Twenge and Haidt’s research has helped reveal four “flashpoints” in the teens-on-TikTok question: social comparison, displacement, the algorithm and pornography. Basically:
- Social comparison: Kids start to perceive their lives in relation to others in their social media circle
- Displacement: They spent more time online than with people IRL, or outside, or sleeping
- Algorithm: Back to Murthy’s comments…adult brains have no shot at beating an addictive algorithm, much less children
- Pornography: Or NSFW content in general — easier to access than ever, no matter how young you are
Accepting that eighth graders are going to add smartphones to their lives no matter what (95% of children between the ages of 13 and 17 walk around with one), the challenge here is figuring out ways to make that step more of an enriching asset, and less of a…destabilizing poison.
TikTok, for its part, does have age-related regulations. Murthy’s invocation of 13-year-olds didn’t come out of the blue; the TikTok experience levels up at that age. Anyone 12 or younger can’t post videos or comment, and their content is auto-generated for a younger audience. But like teen drivers with a provisional license, 13 to 15-year-olds can operate private accounts within their follower groups.
Note that these measures would likely put a semi-clamp on the latter two concerns (algorithm and pornography: though, let’s be honest, both could likely be side-stepped by entering a false age), yet does little to alleviate the practical concerns of an impressionable, insecure brain seeking out the app eight times a day. Perhaps they’re safe from a scammer, or worse, but they’re still susceptible to snide squabbles with a classmate.
What can parents do? There’s no easy answer, and this is another reminder of the extent to which parenting pressures have changed, and will continue to evolve. (After all, TikTok may not exist in the United States three years from now, due to international security concerns…but something else could easily take its place.) An initial step may be to gently push back the age that your children make TikTok accounts. Most sites recommend the app as 15+, and while you could argue that “being out of the loop” could lead to isolation or bullying for your child…doesn’t that describe what they’re evidently missing on the app?

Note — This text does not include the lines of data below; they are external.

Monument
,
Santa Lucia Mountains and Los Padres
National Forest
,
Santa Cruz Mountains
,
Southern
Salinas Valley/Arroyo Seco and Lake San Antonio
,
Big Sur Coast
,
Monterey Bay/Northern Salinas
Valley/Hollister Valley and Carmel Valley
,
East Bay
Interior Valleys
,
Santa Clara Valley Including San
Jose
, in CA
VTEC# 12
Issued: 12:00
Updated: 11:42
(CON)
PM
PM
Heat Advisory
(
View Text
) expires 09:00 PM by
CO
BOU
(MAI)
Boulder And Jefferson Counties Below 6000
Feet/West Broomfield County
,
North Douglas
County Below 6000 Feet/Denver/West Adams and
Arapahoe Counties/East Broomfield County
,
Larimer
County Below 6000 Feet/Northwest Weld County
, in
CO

If they’re insistent on joining TikTok, you could consider setting up an account with a variety of safety settings (family pairing, comment filters, screen time limits, etc.), or make a habit of sharing or watching funny/entertaining videos with them so they feel tuned in.
We stump for steering them towards real-world activities, like playing outside, hanging out with friends, reading books, building things, biking around town, jumping on trampolines, eating gummy worms, watching movies. You know. The blissful chaos of being a kid. A broken arm can be healed. A broken spirit is tougher. And honestly: if the debate becomes TikTok versus the field, even consider encouraging screentime in other arenas, like playing video games (known to improve cognitive and sensorimotor function). That’s a better option than feeling like shit while watching other tweens dance on an expensive vacation.
In many of these social settings, certain kids in the group are going to want to post the activity on some social media platform, probably TikTok, and that’s a little sad, but it’s unavoidable. At least the lot of them are still giving childhood a go, within this gloomy system they’ve inherited. Still: it’s critical that parents work to mitigate the amount of early-teens alone time kids have with the app. They deserve better, they just don’t know any better.